On Wednesday, House Republicans unveiled a plan for a powerful five-member oversight board that would develop a balanced budget proposal for the mayor's and council's approval. But the GOP's plan did not include any new taxing authority, prompting criticism from Murphy, who said revenue increases were critical to ensure the city's future financial health.

The four state lawmakers present did not take a position on the proposal but agreed to take it back to the leaders of their respective legislative caucuses. Sen. Jane Orie, R-McCandless; Sen. Jack Wagner, D-Beechview; Rep. Dan Frankel, D-Squirrel Hill; and Rep. Mark Mustio, R-Moon, attended the meeting.

Neither Orie, Wagner nor Mustio could be reached for comment, but Frankel said afterward he liked the plan, which he said was similar to one he and Sen. Jay Costa, D-Forest Hills, proposed earlier this year.
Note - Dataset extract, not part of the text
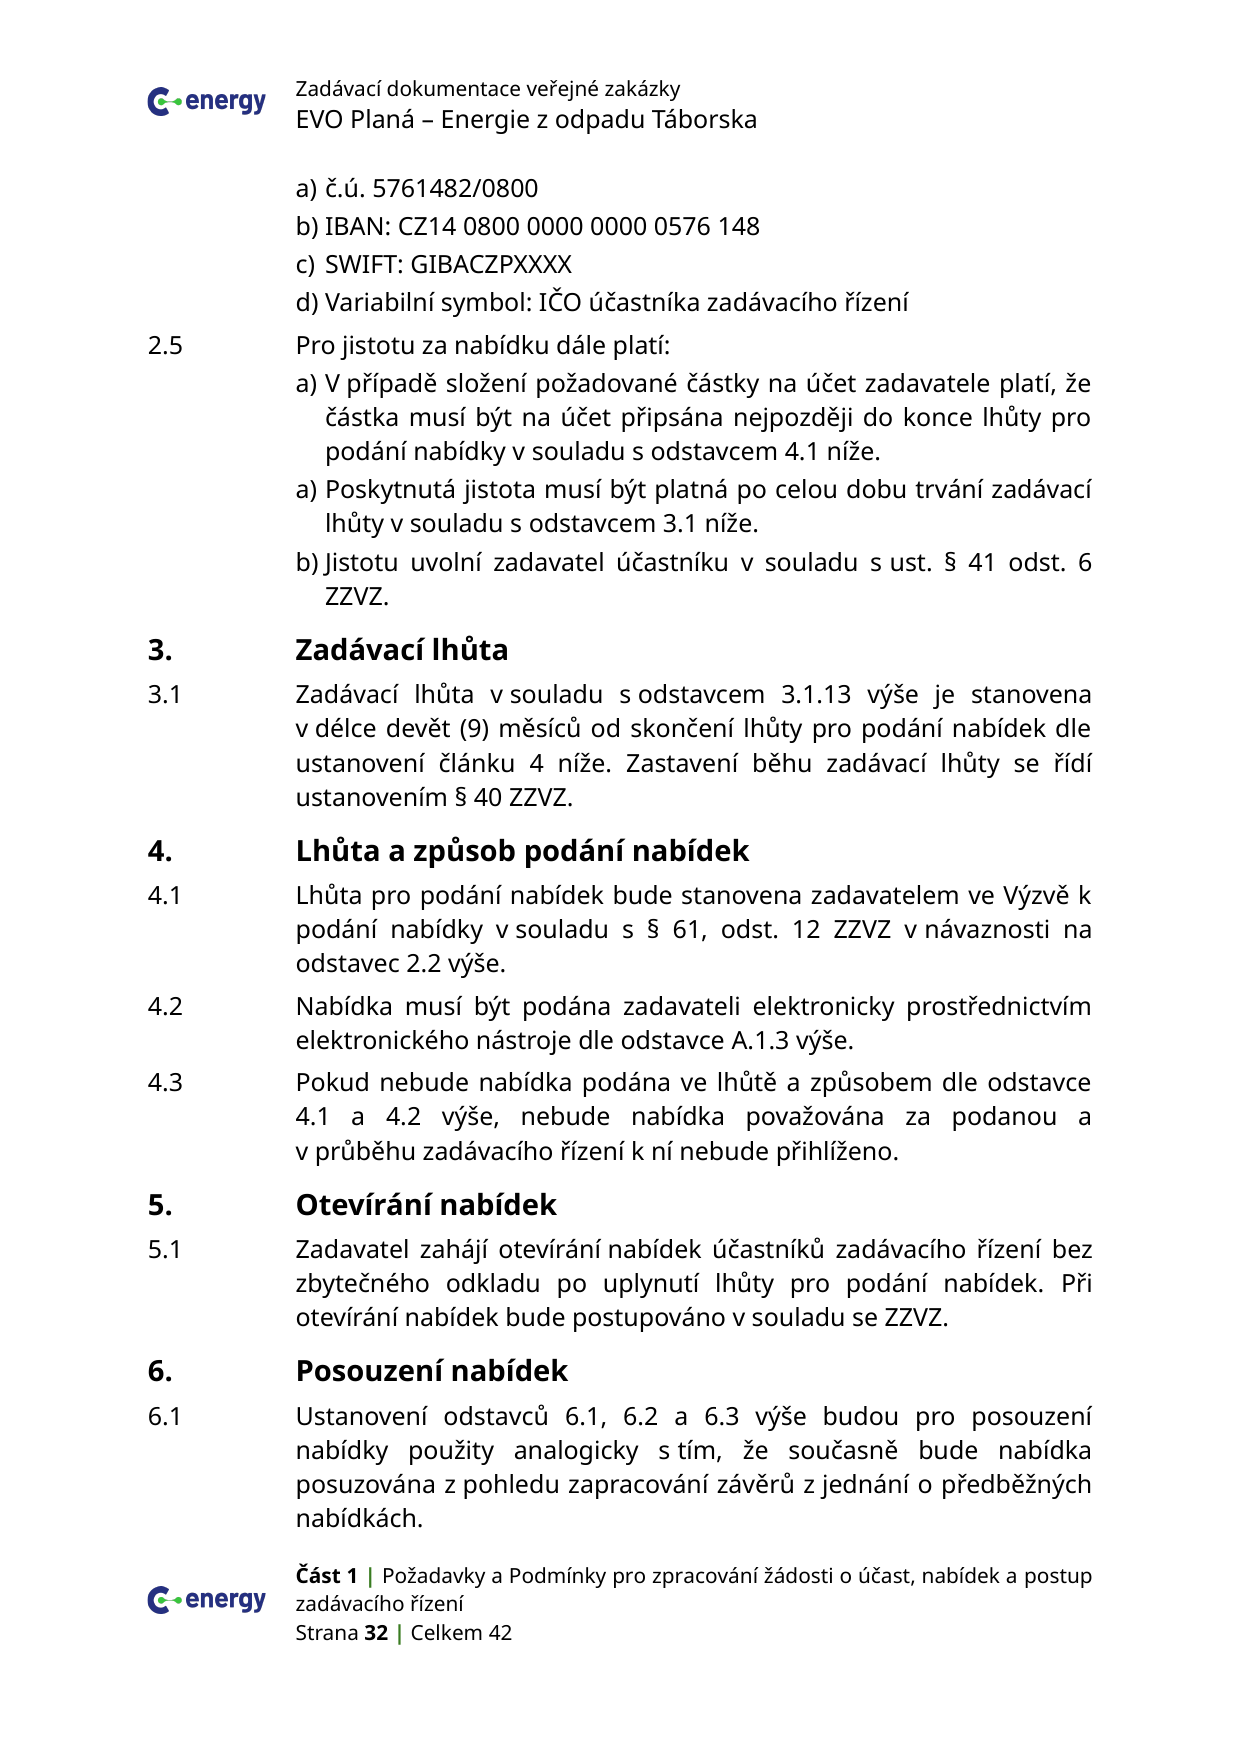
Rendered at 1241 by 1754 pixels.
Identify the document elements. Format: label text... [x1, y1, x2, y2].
Besides calling for an oversight board, it also increased the city's occupation tax by $42 and created a new payroll tax on businesses -- a proposal that attracted minimal support in the Republican-controlled Legislature.

"The good news is that it calls for an oversight board with very sharp teeth that will hold the city accountable for its future budgets," said Frankel. "That means it can withhold revenue from the city unless it makes the necessary cuts, but this group also agreed unequivocally that the city needs new revenue as part of the equation," said Frankel.

The proposal also would give the oversight board the power to override arbitration awards, he noted, just as in Philadelphia, which got its own budget oversight board in 1991.

"We are giving them a strong oversight committee, but we also said strongly that if the state wants to have oversight, they obviously have to be part of the revenue solution," said Roderick, who noted that the oversight committee would be allowed to ensure that the cuts have taken place before permitting any tax increases. "If they can't make a commitment to permit or empower the city to increase or consider increasing certain taxes, there's nothing more that we can do to resolve the city's budget problems."

Roderick said he and other city leaders will be traveling to Harrisburg next week to lobby for the proposal, which he said represents a remarkable consensus by business and community leaders.

"Here's a case where the business community has indicated a willingness in order to solve the financial crisis and to help cover the city deficit," he said. "We will accept this tax, and that's a rare thing. It shows again the commitment and the partnership that continues between the city and the businesses of this community."